In one 2006 study, for instance, experienced cyclists were told that they would either receive a placebo or caffeine before a 10-kilometer time trial. In reality, all the athletes got a placebo, but when they thought they’d been given caffeine they pedaled harder—and the more caffeine they were told they were administered the harder they pedaled. “When I thought I was on the 9 mg of caffeine I went faster,” reported Subject 2 at the end of the study. “I felt more on top of it whereas all the other times I felt like I was having to dig in just to keep the pedals turning over.”

Pain relief might be the biggest benefit of placebos. In a 2007 study, competitors in a test of pain endurance were given morphine on training days and a placebo they were told was morphine on the day of the competition. Compared to a control group that never got morphine, the placebo group showed an increased ability to endure pain during the competition.

As the authors of the 2007 study point out, the fact that a placebo can emulate the effects of morphine raises ethical questions about their use in athletic competitions. So if Kinesio tape does cause a placebo-like increase in performance, should the adhesive bandage be banned?

According to the World Anti-Doping Agency, a substance must satisfy two of the following three conditions to be considered for its prohibited list: 1) it represents a potential or actual health risk; 2) it has the potential to enhance or enhances sport performance; 3) it is contrary to the spirit of sport. Here, the last two could apply. As a placebo, Kinesio tape has the potential to enhance performance. And if athletes believe that applying the tape gives them an advantage it could be argued that this is contrary to the spirit of sport. But this argument, I think, is weak. Athletes believe in the benefit of lots of odd things—having a pre-game bowel movement, getting slapped in the face, sleeping in your opponents’ shorts. It would be ridiculous to ban any of these things, much less all of them. So let’s put Kinesio tape in the same category as a playoff beard: a potential performance enhancer that adds some color to our favorite sports.

--------------------------------------------------

• **WORK REQUEST**
Copy out the passage on placebos and Kinesio tape verbatim, from "Pain relief might" to "bandage be banned?".

• **GIVEN DATA**
--------------------------------------------------

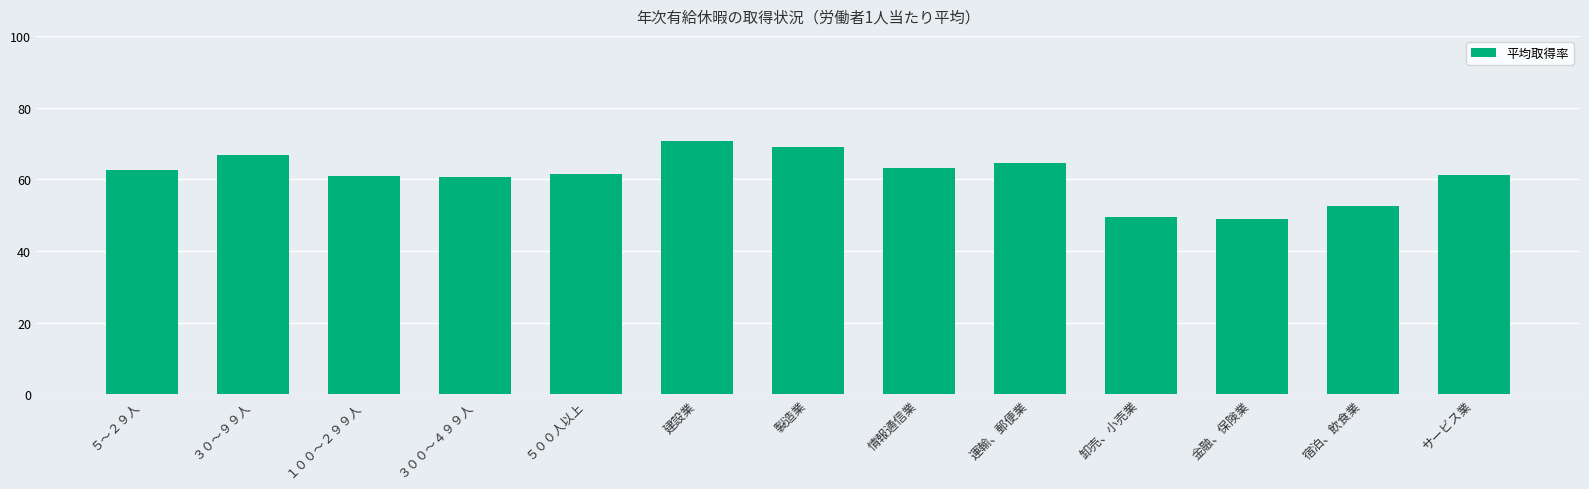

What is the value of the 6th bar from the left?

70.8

--------------------------------------------------

• **SOLVED EXERCISE**
Pain relief might be the biggest benefit of placebos. In a 2007 study, competitors in a test of pain endurance were given morphine on training days and a placebo they were told was morphine on the day of the competition. Compared to a control group that never got morphine, the placebo group showed an increased ability to endure pain during the competition.

As the authors of the 2007 study point out, the fact that a placebo can emulate the effects of morphine raises ethical questions about their use in athletic competitions. So if Kinesio tape does cause a placebo-like increase in performance, should the adhesive bandage be banned?